Friday 15 April 2016

The Sale Room Clock ---254

  1.            The Sale Room - Clock



    This story is about the purchase of a clock

    An incidental /purchase that we made at a sale room, it's about a clock, I'm sitting in front of the blady thing now, it aint as if we were short of clocks.
    There's seven I can see now in the sitting room three in the kitchen, one in the hall, five in my bedroom, two in the next bedroom and two in the small bedroom, oh yes and one in the garage come workshop, 21 all together.
    They were well spread out when were in the big old farm house, but now om in a small retirement house (thank goodness) they look a bit crowded.


    We loved to go to 

    Some years ago we loved to go, to a sale room down the town,
    It was Hall & Lloyds the furniture place, for nick knacks was renown,
    Ya could go down the day before, and see what brought in for sale,
    Never know what would be in there, a jumble of house hold regale.

    Hundreds of lots, all in lines, and picture on the walls,
    Tables chairs cupboards sideboards, sold when the hammer falls,
    Whole house furniture shuffled in there, from beds and tools and saws,
    To the carpets and matts and the contents of the kitchen draws.

    A clock we spotted, a mantle clock, brass with a nice glass dome,
    We hadna seen it before the sale, we’d love to take it home,
    The auctioneer took some bids, there was no time to back out,
    A bid we put in and then another, it was knocked down with a shout.

    The clock was handed, hand over hand, to the back of the crowd,
    The last one who handed the clock turn to me and said reet loud,
    It only bloody plastic ya know, and tis true it had no weight,
    We’d paid through the nose, an imposter, but easy to cremate.

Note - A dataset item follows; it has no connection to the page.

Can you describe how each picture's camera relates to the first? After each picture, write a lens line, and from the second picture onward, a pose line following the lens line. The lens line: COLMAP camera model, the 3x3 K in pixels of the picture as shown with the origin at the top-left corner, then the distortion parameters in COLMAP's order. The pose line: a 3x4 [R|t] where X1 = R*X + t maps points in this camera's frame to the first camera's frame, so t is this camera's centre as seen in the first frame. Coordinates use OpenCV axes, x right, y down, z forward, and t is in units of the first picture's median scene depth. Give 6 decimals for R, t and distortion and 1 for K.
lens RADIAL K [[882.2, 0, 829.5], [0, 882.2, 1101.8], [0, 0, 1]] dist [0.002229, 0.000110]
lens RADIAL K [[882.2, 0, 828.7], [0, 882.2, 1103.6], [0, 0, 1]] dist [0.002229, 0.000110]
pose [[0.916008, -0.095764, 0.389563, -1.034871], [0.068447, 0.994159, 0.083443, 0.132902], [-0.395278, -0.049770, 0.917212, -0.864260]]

    So now I watch it, with three weights, moving round and back,
    But when its touched it stops agen, od love to give it a smack,
    With a two-pound lump hammer, the pleasure that would give,
    But I’m stopped, om told it looks the part, let the bloody thing live.

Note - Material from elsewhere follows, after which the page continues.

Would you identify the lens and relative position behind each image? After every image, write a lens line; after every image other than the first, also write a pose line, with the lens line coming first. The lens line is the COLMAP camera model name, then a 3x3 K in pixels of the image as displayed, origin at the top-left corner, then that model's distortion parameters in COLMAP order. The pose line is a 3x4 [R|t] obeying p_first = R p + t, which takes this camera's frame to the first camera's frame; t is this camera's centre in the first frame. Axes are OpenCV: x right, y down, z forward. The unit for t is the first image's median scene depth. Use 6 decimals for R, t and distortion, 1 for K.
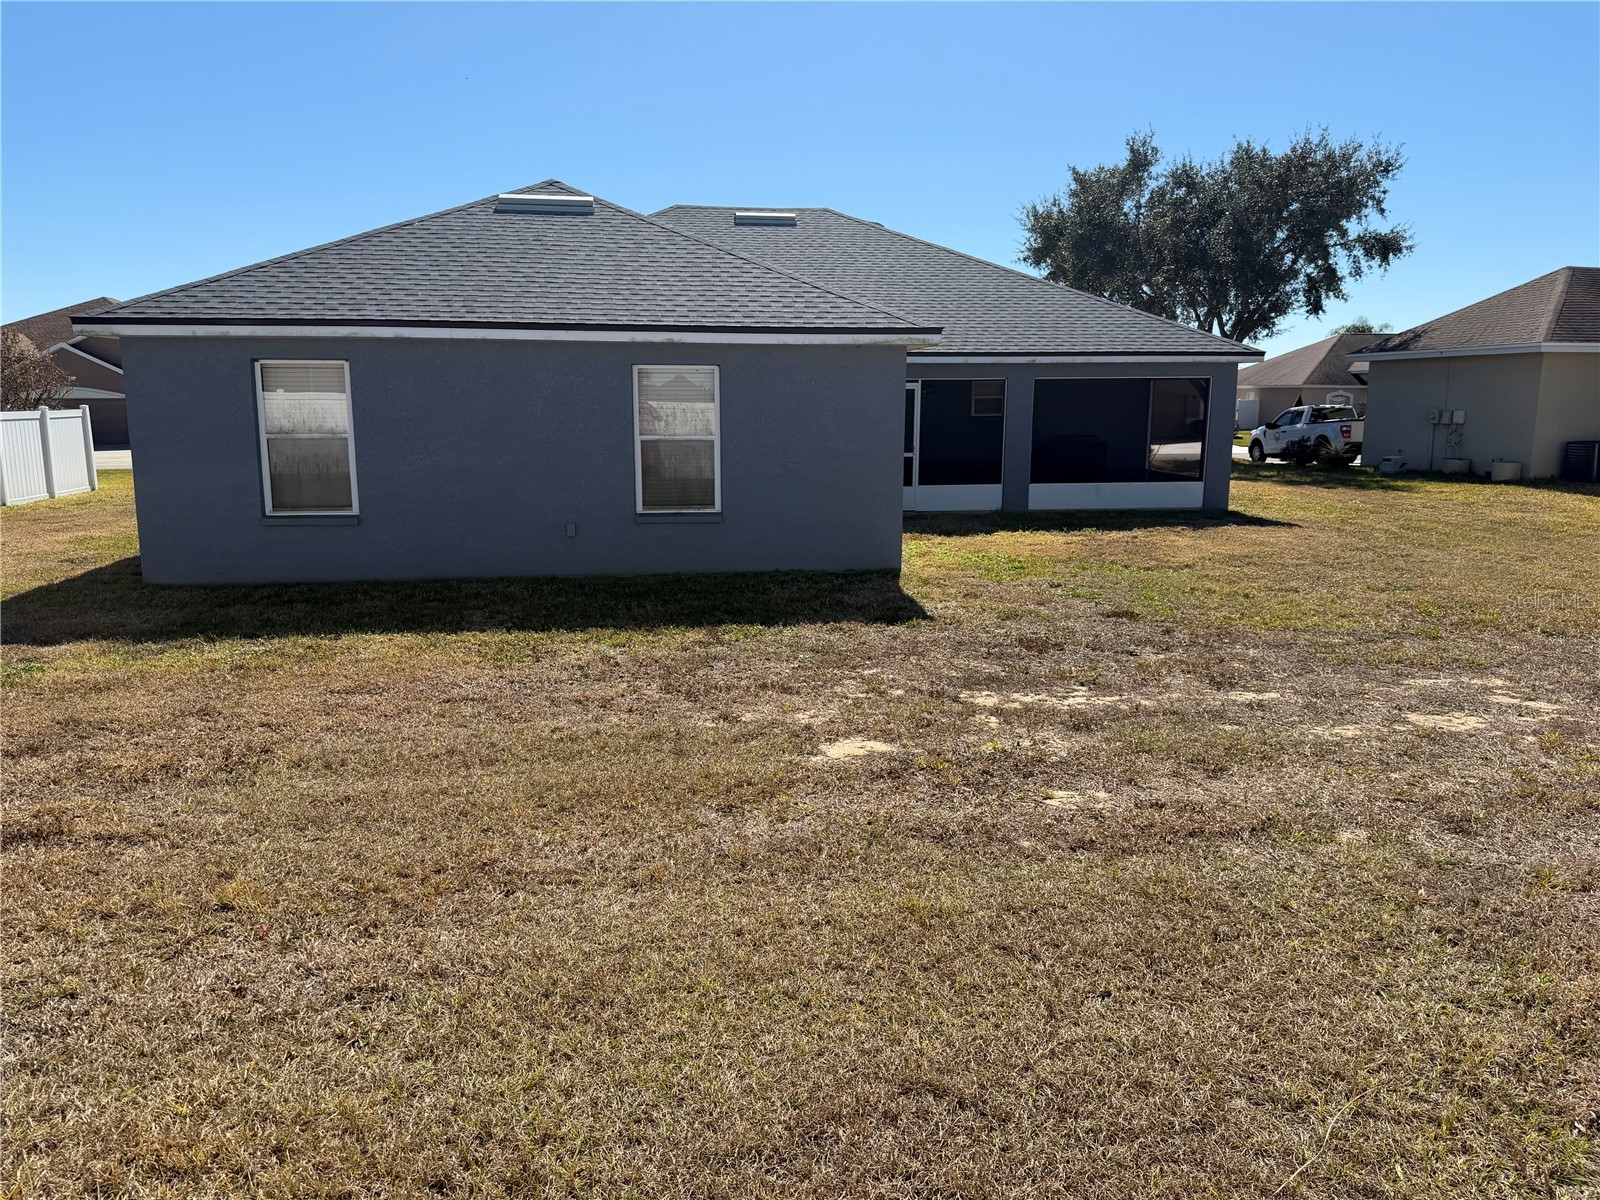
lens RADIAL K [[1146.1, 0, 786.6], [0, 1146.1, 604.7], [0, 0, 1]] dist [0.132837, -0.207741]
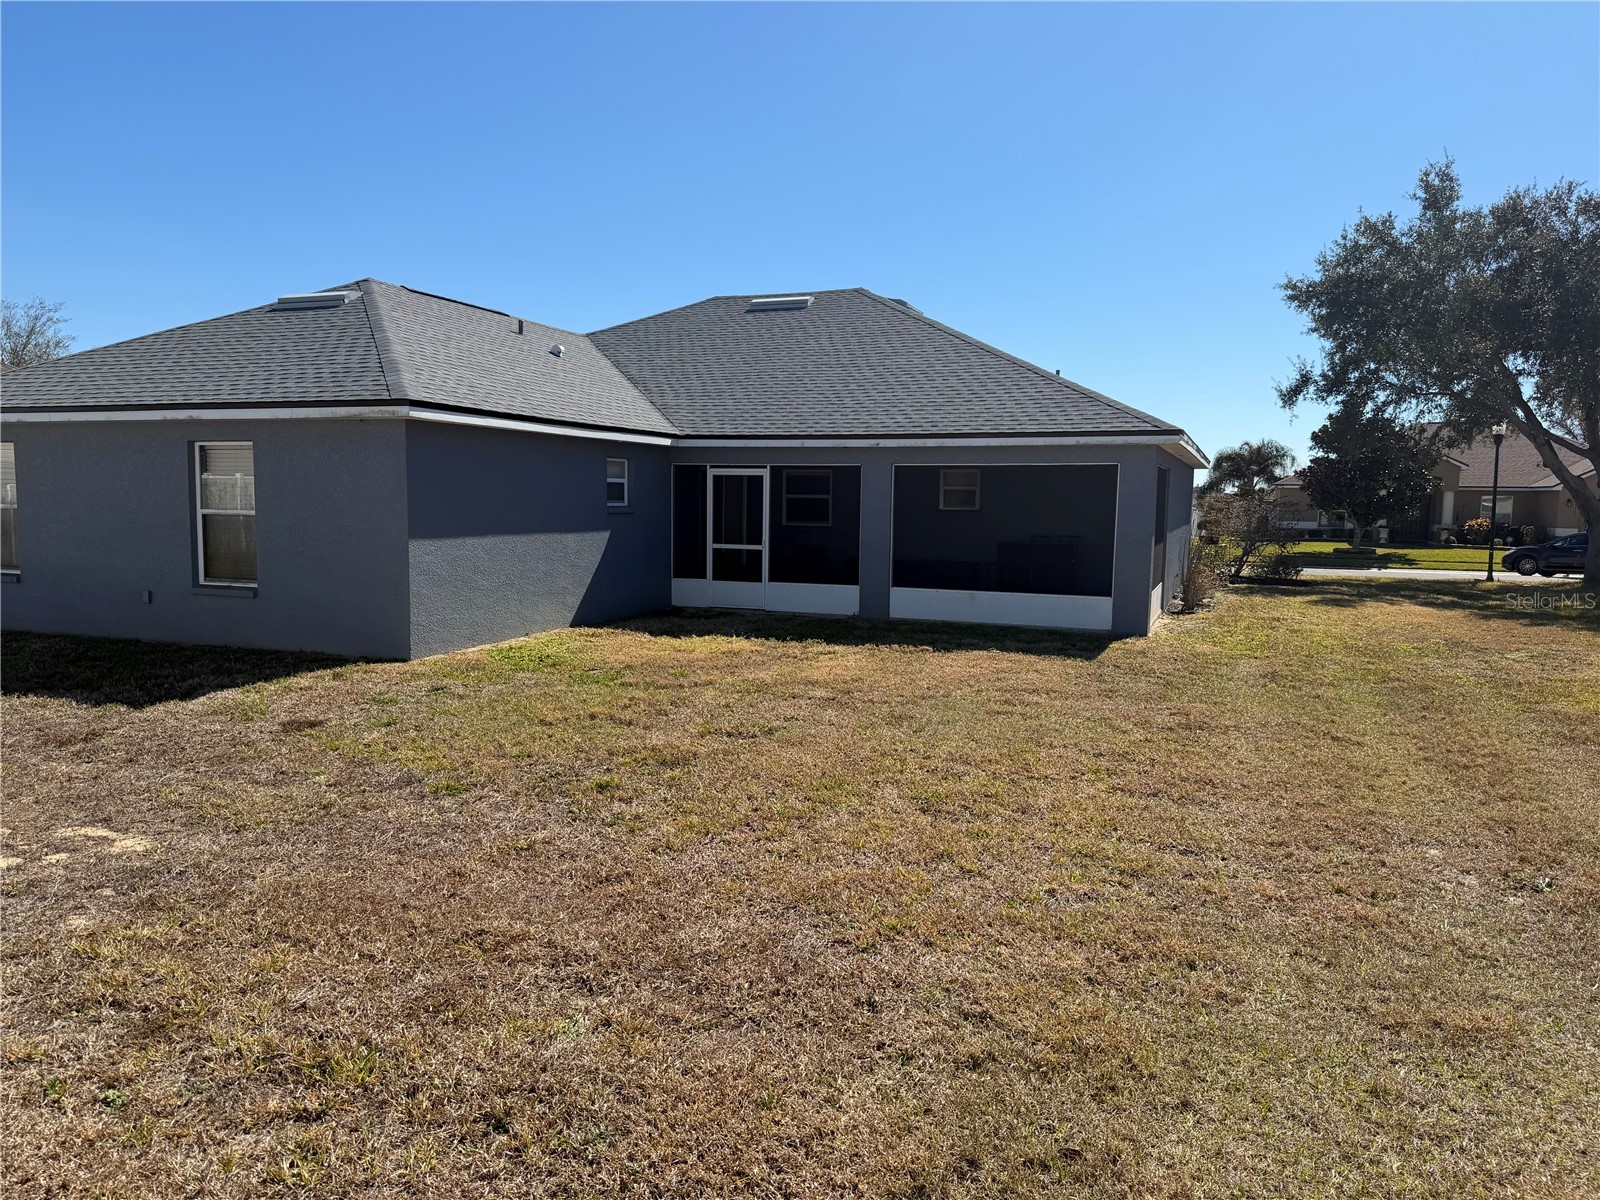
lens RADIAL K [[1146.1, 0, 786.6], [0, 1146.1, 604.7], [0, 0, 1]] dist [0.132837, -0.207741]
pose [[0.863962, 0.059233, -0.500061, 0.573778], [-0.101244, 0.993212, -0.057274, -0.035874], [0.493274, 0.100110, 0.864094, 0.236062]]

    It’s now bin twenty years, still sitting on our shelf, --- Amen,
    Don’t touch it don’t dust it, a new battery every now and then,
    If left to me, find it a new home, its weight is no use for scrap
    As soon as I first touched it, I knew the dam thing were crap.

    Owd Fred​


    It has to stand perfectly level and has two screw feet at the front to get it absolutely plumb, and they have to be re-set every time you touch it, it stops, or when you change the battery. It isn’t as though it gets a violent vibration on it, that rattles the screw feet down.
    But it does keep good time, when it is going
    .

    The mind of a man is like a clock that is always running down, and requires to be constantly wound up.